CARBERRY: Anti-Communists like Amir Hamza Halimov Khalicovich fled in droves. Dressed in loose-fitting, pinstriped suit and a stingy-brimmed fedora, Hamza says 65,000 Tajiks gathered near the Afghan border in 1993. They were contemplating crossing into a country itself in the mist of civil war.

KHALICOVICH: (Through translator) We were thinking that Afghanistan as a country has wild people, if we get in through there, they would kill us.

CARBERRY: A small group sent to investigate found that Afghans were hospitable. so the Tajiks fashioned rafts from inner tubes and crossed the Amu Darya River into Afghanistan.

KHALICOVICH: (Foreign language spoken).

CARBERRY: Hamza says thousands were killed by Tajik forces during the crossing. Most of those who survived continued to Iran or Pakistan. And a large group settled into a U.N. camp in the northern city of Mar-i-Sharif. Over the next two decades, most of the others managed to illegally migrate to other countries

KHALICOVICH: (Foreign language spoken).

CARBERRY: Today, the destitute Hamza lives in a guest house at the Ministry of Refugees and Repatriation in Kabul. He continues to push the U.N. and Afghan government for legal status, but responses from Afghan officials often sound like this.

KHALICOVICH: (Through translator) Why the hell are you seeking asylum here because this country is already suffering. Why it's a good option for you?

CARBERRY: He admits it isn't a good option, but Tajikistan canceled citizenship for people who are away from the country for more than five years. That's why he's been trying to form an association to help the estimated 100 refugees in Afghanistan. Most hope to be resettled elsewhere.

On one September morning, Hamza and five asylum seekers meet with parliamentarian Qazi Nazir Ahmad Hanafi.

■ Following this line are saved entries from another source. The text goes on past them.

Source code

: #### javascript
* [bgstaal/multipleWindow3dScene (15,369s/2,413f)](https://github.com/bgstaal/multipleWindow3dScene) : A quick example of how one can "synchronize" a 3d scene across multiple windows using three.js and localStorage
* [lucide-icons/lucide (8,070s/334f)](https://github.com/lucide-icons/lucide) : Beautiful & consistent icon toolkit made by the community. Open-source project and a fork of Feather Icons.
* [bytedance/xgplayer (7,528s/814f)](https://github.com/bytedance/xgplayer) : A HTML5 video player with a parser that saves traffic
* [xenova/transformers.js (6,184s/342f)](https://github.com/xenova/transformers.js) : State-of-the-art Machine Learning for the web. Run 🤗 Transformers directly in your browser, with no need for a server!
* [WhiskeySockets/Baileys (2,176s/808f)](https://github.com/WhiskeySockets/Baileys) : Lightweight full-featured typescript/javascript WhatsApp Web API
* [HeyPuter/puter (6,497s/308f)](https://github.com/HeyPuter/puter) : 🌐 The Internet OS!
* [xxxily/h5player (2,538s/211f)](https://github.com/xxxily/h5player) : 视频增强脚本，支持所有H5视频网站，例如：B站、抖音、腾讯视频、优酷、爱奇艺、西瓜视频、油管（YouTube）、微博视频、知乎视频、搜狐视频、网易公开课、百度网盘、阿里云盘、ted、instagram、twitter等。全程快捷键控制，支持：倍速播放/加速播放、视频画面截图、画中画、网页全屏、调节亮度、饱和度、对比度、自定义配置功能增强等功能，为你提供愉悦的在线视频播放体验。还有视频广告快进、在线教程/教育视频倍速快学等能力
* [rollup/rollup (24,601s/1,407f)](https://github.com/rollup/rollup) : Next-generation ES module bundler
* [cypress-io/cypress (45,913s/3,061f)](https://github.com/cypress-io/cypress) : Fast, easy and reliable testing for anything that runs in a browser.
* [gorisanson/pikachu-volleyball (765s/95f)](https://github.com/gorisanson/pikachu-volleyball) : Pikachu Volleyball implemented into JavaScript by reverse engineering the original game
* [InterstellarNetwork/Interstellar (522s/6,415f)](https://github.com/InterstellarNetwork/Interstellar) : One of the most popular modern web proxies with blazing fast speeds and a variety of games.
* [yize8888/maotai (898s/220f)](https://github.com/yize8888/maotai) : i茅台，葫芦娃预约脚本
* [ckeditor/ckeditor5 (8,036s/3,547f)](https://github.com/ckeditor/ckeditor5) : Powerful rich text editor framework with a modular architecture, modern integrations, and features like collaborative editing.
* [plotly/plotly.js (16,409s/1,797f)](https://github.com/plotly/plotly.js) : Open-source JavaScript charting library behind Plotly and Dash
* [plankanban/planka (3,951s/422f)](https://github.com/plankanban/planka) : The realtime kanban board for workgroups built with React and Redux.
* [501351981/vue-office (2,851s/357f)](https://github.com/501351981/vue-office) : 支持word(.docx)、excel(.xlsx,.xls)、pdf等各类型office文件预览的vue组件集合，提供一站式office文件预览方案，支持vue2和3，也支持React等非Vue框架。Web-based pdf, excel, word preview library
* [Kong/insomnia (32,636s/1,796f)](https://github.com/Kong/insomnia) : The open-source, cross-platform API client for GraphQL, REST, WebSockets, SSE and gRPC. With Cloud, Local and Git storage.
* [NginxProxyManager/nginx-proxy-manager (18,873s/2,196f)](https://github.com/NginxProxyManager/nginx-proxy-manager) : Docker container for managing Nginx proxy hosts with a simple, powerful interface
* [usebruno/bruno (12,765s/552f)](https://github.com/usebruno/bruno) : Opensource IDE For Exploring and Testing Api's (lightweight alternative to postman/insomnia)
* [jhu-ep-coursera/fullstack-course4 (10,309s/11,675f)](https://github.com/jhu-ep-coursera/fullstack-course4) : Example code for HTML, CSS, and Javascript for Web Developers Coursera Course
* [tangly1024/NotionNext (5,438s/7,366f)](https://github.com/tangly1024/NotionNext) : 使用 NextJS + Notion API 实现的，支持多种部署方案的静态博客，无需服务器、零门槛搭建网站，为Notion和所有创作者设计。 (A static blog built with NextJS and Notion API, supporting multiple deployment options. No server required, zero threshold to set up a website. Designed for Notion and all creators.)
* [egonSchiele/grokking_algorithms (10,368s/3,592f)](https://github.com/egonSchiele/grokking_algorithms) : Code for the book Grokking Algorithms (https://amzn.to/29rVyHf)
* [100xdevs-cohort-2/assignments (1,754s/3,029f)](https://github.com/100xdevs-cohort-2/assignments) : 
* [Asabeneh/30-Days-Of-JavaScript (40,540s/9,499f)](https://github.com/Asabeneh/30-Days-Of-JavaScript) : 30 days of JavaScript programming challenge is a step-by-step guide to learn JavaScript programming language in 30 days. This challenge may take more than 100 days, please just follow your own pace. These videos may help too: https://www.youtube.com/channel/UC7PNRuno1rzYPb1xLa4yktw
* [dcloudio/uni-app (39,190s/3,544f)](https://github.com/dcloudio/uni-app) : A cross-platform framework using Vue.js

Hanafi is sympathetic to their plight. He wants to pass an asylum law. So does Minister of Refugees Jamaher Anwari.

MINISTER OF REFUGEES JAMAHER ANWARI: (Foreign language spoken).

CARBERRY: Anwari says that his office sent a draft law to the Ministry of Justice, which says it's simply not a priority, which is why people like 51-year-old Mohammed Hassan Ibrahim continue to live in limbo. He was a farmer in Iraqi Kurdistan who fled during the Iran-Iraq War in the late '80s.

MOHAMMED HASSAN IBRAHIM: (Foreign language spoken).

CARBERRY: After a brief stint in Pakistan, Ibrahim says he moved to Afghanistan to register with the U.N. Since then, he's been jailed, held by the Taliban and bounced around underground houses.

IBRAHIM: (Through translator) I'm like a prisoner here. I have no income, and my family is suffering.

CARBERRY: Ibrahim's passport was stolen long ago. He says all he has is a letter from the U.N. saying he's a refugee and that he shouldn't be forcibly returned to Iraq. Sean Carberry, NPR News, Kabul.